Texte:
================
Badillo, la Française qui voulait nourrir l'Algérie.
Djamel BELAID 13 novembre 2025
En 1980, l'experte française Dominique Badillo publie son étude sur l'agriculture prospective Algérie 2000. Elle s'inquiète des importations croissantes de bien alimentaires et s'interroge sur la stratégie agro-alimentaire du pays. Dans un compte-rendu consacré à cette étude M. Côte indique « Malheureusement, il ne semble pas que l'Algérie soit prête à suivre la voie ici tracée. » En effet, Dominique Badillo voulait aider l'Algérie à sortir de sa dépendance alimentaire. En vain…
Près de 45 ans plus tard, lors du conseil des ministres tenu le 2 novembre, le président Abdelmadjid Tebboune a donné instruction au ministre de l’agriculture de « Préparer un nouveau projet de loi d'orientation agricole pour une organisation définitive du secteur selon une vision prospective associant des spécialistes. »
Une demande qui intervient après la désignation d'un Conseil scientifique pour la sécurité alimentaire.
================
Données sources:
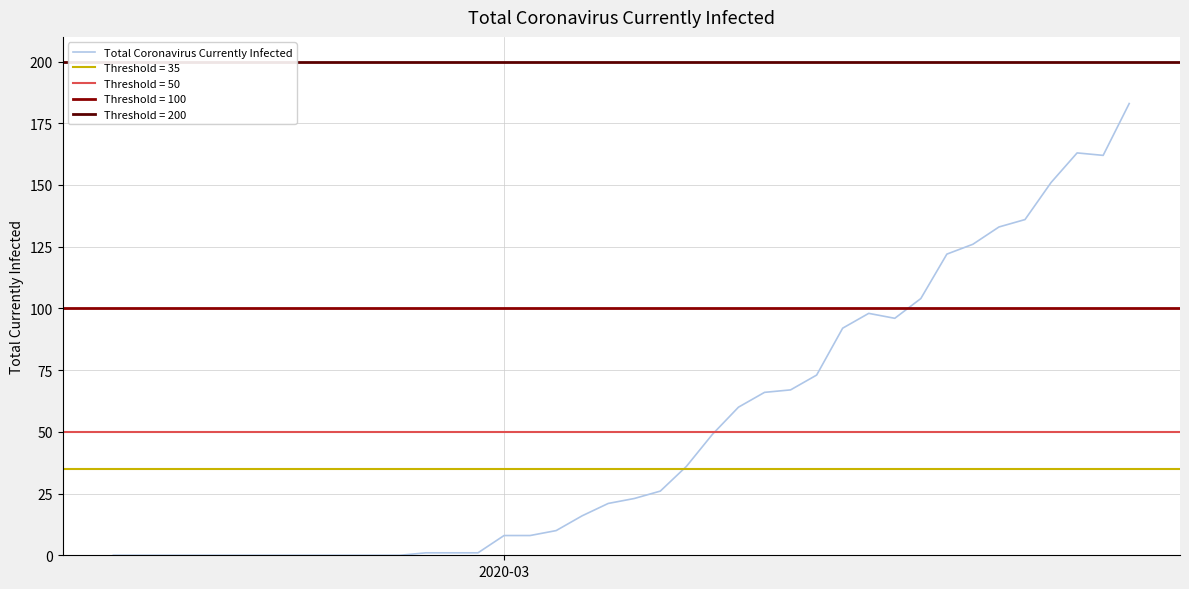

How many interior local peaks (higher than both neighbors) does the data have?

2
================
Travail à faire:
(1) D'après le texte sur Dominique Badillo, en quelle année celle-ci a-t-elle publié son étude sur l'agriculture prospective ?
(2) Traduisez en anglais cette phrase du texte sur Dominique Badillo : « Une demande qui intervient après la désignation d'un Conseil scientifique pour la sécurité alimentaire. »
Le matériel fourni n'intervient pas dans cet exercice.

Réponses attendues:
(1) En 1980.

(2) A request that comes after the appointment of a Scientific Council for Food Security.